I'm so CracKing Without My Mia

Friday, January 2
I can't believe it's only 13 days since I last saw Mia. It feels like an eternity. I'm so bummed out. Mostly because I miss Mia so badly it hurts. Everywhere. I NEED MY MIA!!!! But there is also this thing with my Crackhead endorsements. A few of them have emailed me threatening to pull the plug on their funding. They are upset about the latest issue's scathing analysis on the piece of crap that is Microsoft Windows. It's pitiful really. They are just terrified of falling out of the graces of King Bill. Felix told me flat out that he thinks I went too far in the things I wrote about Windows. Even the Gershner called me an ass. She actually likes Windows. I don't know why and don't care. But if enough of my sponsors yank my funding, I'm going to have to shut down Crackhead. The thought is depressing. I've been doing this webzine for over five years. It's practically my life. Or it was my life. Before that magical night when Mia became my girlfriend. The night of the Non-Denominational Winter Dance. Actually, Mia started becoming my reason for breathing before that night. I guess it was really the night of the Cultural Diversity Dance that changed my focus from being the socially isolated founder and editor-in-chief of Crackhead to being the all-consuming lover of All Things Mia. Well, it was before even the Cultural Diversity Dance. But the Cultural Diversity Dance kind of clarified things. That was when I stopped trying to deny my feelings. I finally went, to myself, "You love her, asshole. OK? Just admit it and deal."
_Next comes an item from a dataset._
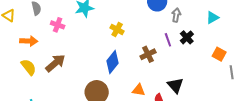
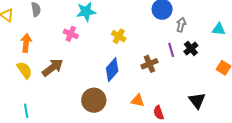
cyan triangle: (212, 17) -> (219, 29), turned 32
pink cross: (58, 25) -> (71, 34), moved
orange arrow: (29, 41) -> (26, 43), turned -90
black triangle: (175, 85) -> (197, 100), moved

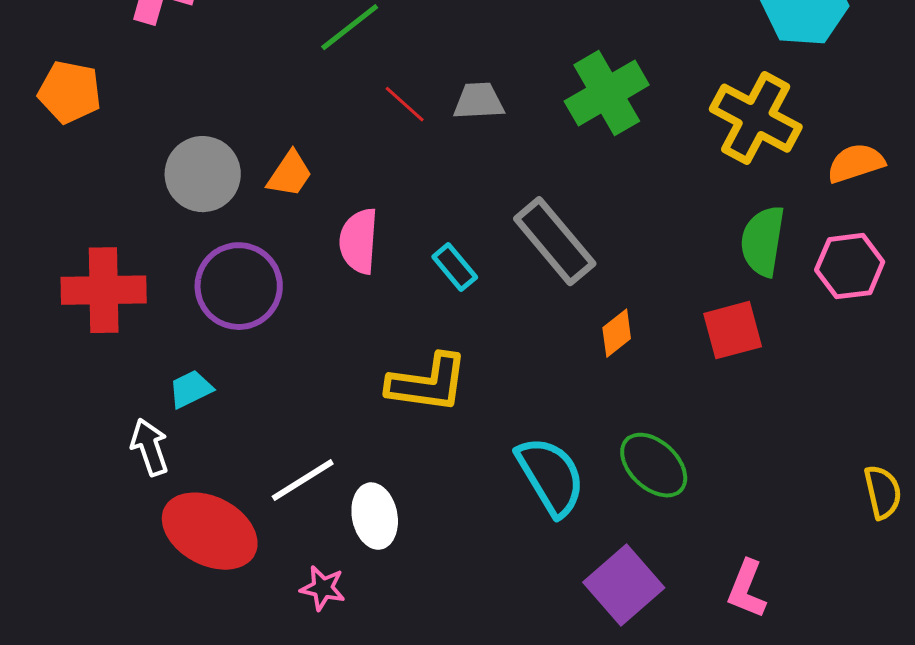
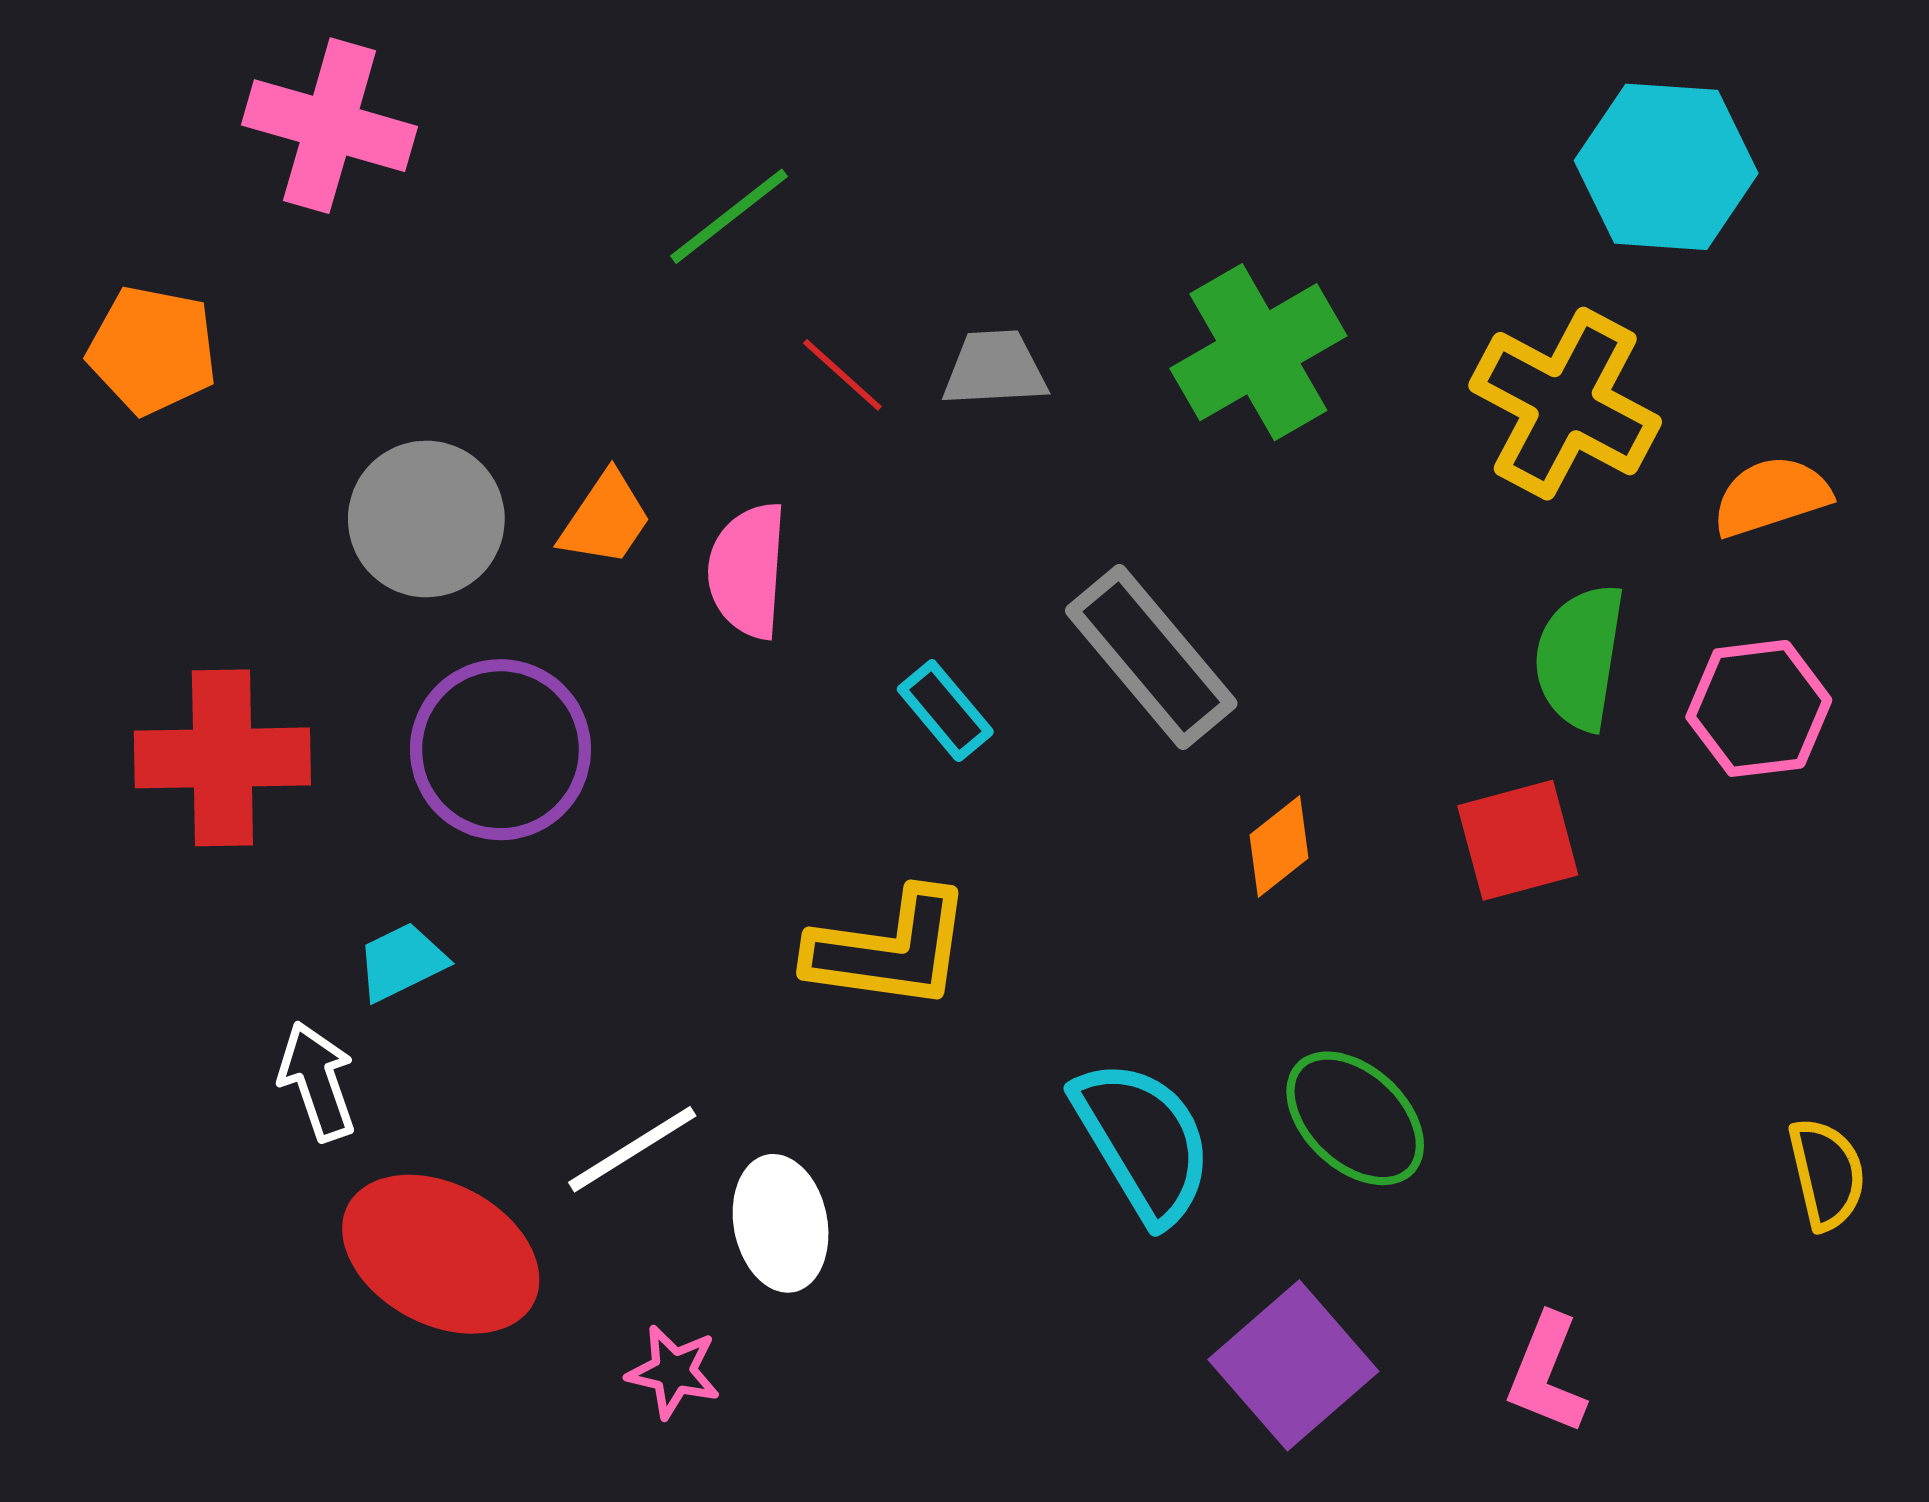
pink semicircle: (359, 241) -> (748, 570), moved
But this thing with Crackhead is a big deal. Lifeblood or not. Maybe it's for the best. I have a girlfriend now and I'd much rather (much, much rather!!!!) spend my time with her than working on Crackhead. Why did I give it that name anyway? Simple: Because I'm a loser with a Cracked Head. Seriously, though, now that I have a girlfriend, who I think about every waking moment of the day, and who even consumes my dreams, and I'm trying to learn all these instruments, I don't even have time for the 'zine. So maybe now is a good time to just let it go. Say goodbye to childish things. I turn 18 in three days, after all.

Christ. It feels like the end of an era, doesn't it?

Why do I pose questions to my journal?

Why do I even have in a journal?

Because I need to pour my Cracked Head thoughts somewhere, I guess.